▶ [Work instruction]: Please return each record exactly, leaving nothing out.

Provided data below:

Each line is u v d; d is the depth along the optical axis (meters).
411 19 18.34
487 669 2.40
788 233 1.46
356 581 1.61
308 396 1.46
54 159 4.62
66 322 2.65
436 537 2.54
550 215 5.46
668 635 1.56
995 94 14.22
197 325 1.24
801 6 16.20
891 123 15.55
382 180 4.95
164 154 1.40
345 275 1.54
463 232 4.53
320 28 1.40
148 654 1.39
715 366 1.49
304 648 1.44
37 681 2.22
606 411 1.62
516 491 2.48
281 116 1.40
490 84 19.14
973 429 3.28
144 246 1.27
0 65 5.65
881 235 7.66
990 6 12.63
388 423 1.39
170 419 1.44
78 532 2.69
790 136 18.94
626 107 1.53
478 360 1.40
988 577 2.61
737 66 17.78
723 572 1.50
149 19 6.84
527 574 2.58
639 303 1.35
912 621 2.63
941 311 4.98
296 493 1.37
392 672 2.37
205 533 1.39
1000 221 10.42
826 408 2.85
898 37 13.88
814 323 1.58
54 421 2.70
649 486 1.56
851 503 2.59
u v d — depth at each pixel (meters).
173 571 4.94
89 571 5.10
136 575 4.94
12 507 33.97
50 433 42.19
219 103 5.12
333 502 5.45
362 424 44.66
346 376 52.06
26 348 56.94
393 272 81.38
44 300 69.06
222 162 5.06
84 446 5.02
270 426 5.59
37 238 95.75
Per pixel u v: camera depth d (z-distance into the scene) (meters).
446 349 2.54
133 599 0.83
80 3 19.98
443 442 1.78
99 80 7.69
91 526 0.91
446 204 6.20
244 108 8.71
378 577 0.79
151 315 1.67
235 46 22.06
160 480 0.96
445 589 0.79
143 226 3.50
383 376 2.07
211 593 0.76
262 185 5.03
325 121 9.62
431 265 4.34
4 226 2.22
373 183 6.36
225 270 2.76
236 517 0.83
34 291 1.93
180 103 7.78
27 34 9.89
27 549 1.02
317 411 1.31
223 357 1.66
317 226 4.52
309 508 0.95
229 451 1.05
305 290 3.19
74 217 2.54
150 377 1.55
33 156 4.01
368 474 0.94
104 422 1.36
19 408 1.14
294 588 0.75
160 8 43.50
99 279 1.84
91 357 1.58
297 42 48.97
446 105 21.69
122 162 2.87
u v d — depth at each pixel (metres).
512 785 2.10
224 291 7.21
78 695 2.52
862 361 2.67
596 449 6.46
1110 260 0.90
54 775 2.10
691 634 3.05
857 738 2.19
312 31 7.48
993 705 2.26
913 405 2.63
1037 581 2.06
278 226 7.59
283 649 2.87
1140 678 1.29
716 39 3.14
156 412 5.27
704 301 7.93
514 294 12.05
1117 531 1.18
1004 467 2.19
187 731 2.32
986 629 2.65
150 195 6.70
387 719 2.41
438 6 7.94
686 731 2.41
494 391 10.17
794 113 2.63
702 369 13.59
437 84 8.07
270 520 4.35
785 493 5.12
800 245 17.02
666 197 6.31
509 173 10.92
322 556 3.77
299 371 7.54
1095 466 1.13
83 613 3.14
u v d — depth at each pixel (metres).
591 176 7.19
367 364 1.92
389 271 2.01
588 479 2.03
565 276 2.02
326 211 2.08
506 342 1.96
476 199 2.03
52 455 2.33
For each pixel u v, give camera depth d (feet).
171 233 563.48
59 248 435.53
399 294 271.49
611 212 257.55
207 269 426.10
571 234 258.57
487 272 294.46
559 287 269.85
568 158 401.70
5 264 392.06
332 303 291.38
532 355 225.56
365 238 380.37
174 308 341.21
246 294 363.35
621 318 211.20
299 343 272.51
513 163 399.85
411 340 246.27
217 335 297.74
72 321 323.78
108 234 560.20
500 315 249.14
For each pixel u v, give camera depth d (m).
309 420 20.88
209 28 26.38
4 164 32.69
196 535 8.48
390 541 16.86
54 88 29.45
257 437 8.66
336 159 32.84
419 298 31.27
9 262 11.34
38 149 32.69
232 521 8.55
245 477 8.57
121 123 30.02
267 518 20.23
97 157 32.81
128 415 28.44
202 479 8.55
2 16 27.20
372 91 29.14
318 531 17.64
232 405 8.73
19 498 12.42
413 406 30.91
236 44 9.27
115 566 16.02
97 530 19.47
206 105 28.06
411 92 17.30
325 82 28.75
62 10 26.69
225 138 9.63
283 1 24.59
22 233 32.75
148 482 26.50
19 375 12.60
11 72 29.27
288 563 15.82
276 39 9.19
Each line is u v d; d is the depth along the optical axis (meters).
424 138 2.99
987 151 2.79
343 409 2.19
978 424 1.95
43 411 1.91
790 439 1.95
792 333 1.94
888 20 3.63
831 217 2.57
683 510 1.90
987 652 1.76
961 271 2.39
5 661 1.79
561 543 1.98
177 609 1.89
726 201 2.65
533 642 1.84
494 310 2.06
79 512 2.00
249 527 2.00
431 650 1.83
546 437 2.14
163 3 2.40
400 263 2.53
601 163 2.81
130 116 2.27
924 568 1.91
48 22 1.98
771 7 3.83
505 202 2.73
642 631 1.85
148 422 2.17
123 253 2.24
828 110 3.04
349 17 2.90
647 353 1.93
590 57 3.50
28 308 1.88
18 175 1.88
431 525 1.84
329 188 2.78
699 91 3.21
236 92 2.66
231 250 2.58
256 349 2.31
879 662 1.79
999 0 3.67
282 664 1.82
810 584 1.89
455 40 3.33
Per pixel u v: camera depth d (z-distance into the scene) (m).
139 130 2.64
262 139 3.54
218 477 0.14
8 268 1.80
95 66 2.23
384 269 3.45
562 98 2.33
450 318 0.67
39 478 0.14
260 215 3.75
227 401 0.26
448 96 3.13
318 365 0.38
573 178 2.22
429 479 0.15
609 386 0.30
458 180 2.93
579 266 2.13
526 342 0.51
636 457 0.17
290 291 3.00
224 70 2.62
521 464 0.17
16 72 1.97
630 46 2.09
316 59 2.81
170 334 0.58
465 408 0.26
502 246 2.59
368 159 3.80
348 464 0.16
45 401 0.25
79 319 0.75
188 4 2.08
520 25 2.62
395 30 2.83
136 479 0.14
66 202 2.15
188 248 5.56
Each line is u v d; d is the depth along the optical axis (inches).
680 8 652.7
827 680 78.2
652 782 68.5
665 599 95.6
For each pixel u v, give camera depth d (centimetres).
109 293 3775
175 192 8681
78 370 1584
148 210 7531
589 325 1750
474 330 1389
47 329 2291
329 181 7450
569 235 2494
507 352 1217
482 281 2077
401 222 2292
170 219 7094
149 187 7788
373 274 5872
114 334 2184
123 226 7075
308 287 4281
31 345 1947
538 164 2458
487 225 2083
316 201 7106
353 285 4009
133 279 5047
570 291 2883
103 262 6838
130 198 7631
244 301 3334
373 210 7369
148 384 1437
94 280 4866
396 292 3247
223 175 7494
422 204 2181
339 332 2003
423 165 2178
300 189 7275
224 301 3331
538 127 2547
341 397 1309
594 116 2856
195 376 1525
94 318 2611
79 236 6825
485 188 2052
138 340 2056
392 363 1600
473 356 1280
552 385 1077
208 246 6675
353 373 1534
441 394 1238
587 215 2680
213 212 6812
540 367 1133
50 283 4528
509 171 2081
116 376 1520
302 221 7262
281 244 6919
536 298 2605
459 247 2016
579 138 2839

End of Provided data.

▶ [Task output]:
Each line is u v d; d is the depth along the optical axis (meters).
411 19 18.34
487 669 2.40
788 233 1.46
356 581 1.61
308 396 1.46
54 159 4.62
66 322 2.65
436 537 2.54
550 215 5.46
668 635 1.56
995 94 14.22
197 325 1.24
801 6 16.20
891 123 15.55
382 180 4.95
164 154 1.40
345 275 1.54
463 232 4.53
320 28 1.40
148 654 1.39
715 366 1.49
304 648 1.44
37 681 2.22
606 411 1.62
516 491 2.48
281 116 1.40
490 84 19.14
973 429 3.28
144 246 1.27
0 65 5.65
881 235 7.66
990 6 12.63
388 423 1.39
170 419 1.44
78 532 2.69
790 136 18.94
626 107 1.53
478 360 1.40
988 577 2.61
737 66 17.78
723 572 1.50
149 19 6.84
527 574 2.58
639 303 1.35
912 621 2.63
941 311 4.98
296 493 1.37
392 672 2.37
205 533 1.39
1000 221 10.42
826 408 2.85
898 37 13.88
814 323 1.58
54 421 2.70
649 486 1.56
851 503 2.59
u v d — depth at each pixel (meters).
173 571 4.94
89 571 5.10
136 575 4.94
12 507 33.97
50 433 42.19
219 103 5.12
333 502 5.45
362 424 44.66
346 376 52.06
26 348 56.94
393 272 81.38
44 300 69.06
222 162 5.06
84 446 5.02
270 426 5.59
37 238 95.75
Per pixel u v: camera depth d (z-distance into the scene) (meters).
446 349 2.54
133 599 0.83
80 3 19.98
443 442 1.78
99 80 7.69
91 526 0.91
446 204 6.20
244 108 8.71
378 577 0.79
151 315 1.67
235 46 22.06
160 480 0.96
445 589 0.79
143 226 3.50
383 376 2.07
211 593 0.76
262 185 5.03
325 121 9.62
431 265 4.34
4 226 2.22
373 183 6.36
225 270 2.76
236 517 0.83
34 291 1.93
180 103 7.78
27 34 9.89
27 549 1.02
317 411 1.31
223 357 1.66
317 226 4.52
309 508 0.95
229 451 1.05
305 290 3.19
74 217 2.54
150 377 1.55
33 156 4.01
368 474 0.94
104 422 1.36
19 408 1.14
294 588 0.75
160 8 43.50
99 279 1.84
91 357 1.58
297 42 48.97
446 105 21.69
122 162 2.87
u v d — depth at each pixel (metres).
512 785 2.10
224 291 7.21
78 695 2.52
862 361 2.67
596 449 6.46
1110 260 0.90
54 775 2.10
691 634 3.05
857 738 2.19
312 31 7.48
993 705 2.26
913 405 2.63
1037 581 2.06
278 226 7.59
283 649 2.87
1140 678 1.29
716 39 3.14
156 412 5.27
704 301 7.93
514 294 12.05
1117 531 1.18
1004 467 2.19
187 731 2.32
986 629 2.65
150 195 6.70
387 719 2.41
438 6 7.94
686 731 2.41
494 391 10.17
794 113 2.63
702 369 13.59
437 84 8.07
270 520 4.35
785 493 5.12
800 245 17.02
666 197 6.31
509 173 10.92
322 556 3.77
299 371 7.54
1095 466 1.13
83 613 3.14
u v d — depth at each pixel (metres).
591 176 7.19
367 364 1.92
389 271 2.01
588 479 2.03
565 276 2.02
326 211 2.08
506 342 1.96
476 199 2.03
52 455 2.33
For each pixel u v, give camera depth d (feet).
171 233 563.48
59 248 435.53
399 294 271.49
611 212 257.55
207 269 426.10
571 234 258.57
487 272 294.46
559 287 269.85
568 158 401.70
5 264 392.06
332 303 291.38
532 355 225.56
365 238 380.37
174 308 341.21
246 294 363.35
621 318 211.20
299 343 272.51
513 163 399.85
411 340 246.27
217 335 297.74
72 321 323.78
108 234 560.20
500 315 249.14
For each pixel u v, give camera depth d (m).
309 420 20.88
209 28 26.38
4 164 32.69
196 535 8.48
390 541 16.86
54 88 29.45
257 437 8.66
336 159 32.84
419 298 31.27
9 262 11.34
38 149 32.69
232 521 8.55
245 477 8.57
121 123 30.02
267 518 20.23
97 157 32.81
128 415 28.44
202 479 8.55
2 16 27.20
372 91 29.14
318 531 17.64
232 405 8.73
19 498 12.42
413 406 30.91
236 44 9.27
115 566 16.02
97 530 19.47
206 105 28.06
411 92 17.30
325 82 28.75
62 10 26.69
225 138 9.63
283 1 24.59
22 233 32.75
148 482 26.50
19 375 12.60
11 72 29.27
288 563 15.82
276 39 9.19
Each line is u v d; d is the depth along the optical axis (meters).
424 138 2.99
987 151 2.79
343 409 2.19
978 424 1.95
43 411 1.91
790 439 1.95
792 333 1.94
888 20 3.63
831 217 2.57
683 510 1.90
987 652 1.76
961 271 2.39
5 661 1.79
561 543 1.98
177 609 1.89
726 201 2.65
533 642 1.84
494 310 2.06
79 512 2.00
249 527 2.00
431 650 1.83
546 437 2.14
163 3 2.40
400 263 2.53
601 163 2.81
130 116 2.27
924 568 1.91
48 22 1.98
771 7 3.83
505 202 2.73
642 631 1.85
148 422 2.17
123 253 2.24
828 110 3.04
349 17 2.90
647 353 1.93
590 57 3.50
28 308 1.88
18 175 1.88
431 525 1.84
329 188 2.78
699 91 3.21
236 92 2.66
231 250 2.58
256 349 2.31
879 662 1.79
999 0 3.67
282 664 1.82
810 584 1.89
455 40 3.33
Per pixel u v: camera depth d (z-distance into the scene) (m).
139 130 2.64
262 139 3.54
218 477 0.14
8 268 1.80
95 66 2.23
384 269 3.45
562 98 2.33
450 318 0.67
39 478 0.14
260 215 3.75
227 401 0.26
448 96 3.13
318 365 0.38
573 178 2.22
429 479 0.15
609 386 0.30
458 180 2.93
579 266 2.13
526 342 0.51
636 457 0.17
290 291 3.00
224 70 2.62
521 464 0.17
16 72 1.97
630 46 2.09
316 59 2.81
170 334 0.58
465 408 0.26
502 246 2.59
368 159 3.80
348 464 0.16
45 401 0.25
79 319 0.75
188 4 2.08
520 25 2.62
395 30 2.83
136 479 0.14
66 202 2.15
188 248 5.56
Each line is u v d; d is the depth along the optical axis (inches).
680 8 652.7
827 680 78.2
652 782 68.5
665 599 95.6
For each pixel u v, give camera depth d (centimetres).
109 293 3775
175 192 8681
78 370 1584
148 210 7531
589 325 1750
474 330 1389
47 329 2291
329 181 7450
569 235 2494
507 352 1217
482 281 2077
401 222 2292
170 219 7094
149 187 7788
373 274 5872
114 334 2184
123 226 7075
308 287 4281
31 345 1947
538 164 2458
487 225 2083
316 201 7106
353 285 4009
133 279 5047
570 291 2883
103 262 6838
130 198 7631
244 301 3334
373 210 7369
148 384 1437
94 280 4866
396 292 3247
223 175 7494
422 204 2181
339 332 2003
423 165 2178
300 189 7275
224 301 3331
538 127 2547
341 397 1309
594 116 2856
195 376 1525
94 318 2611
79 236 6825
485 188 2052
138 340 2056
392 363 1600
473 356 1280
552 385 1077
208 246 6675
353 373 1534
441 394 1238
587 215 2680
213 212 6812
540 367 1133
50 283 4528
509 171 2081
116 376 1520
302 221 7262
281 244 6919
536 298 2605
459 247 2016
579 138 2839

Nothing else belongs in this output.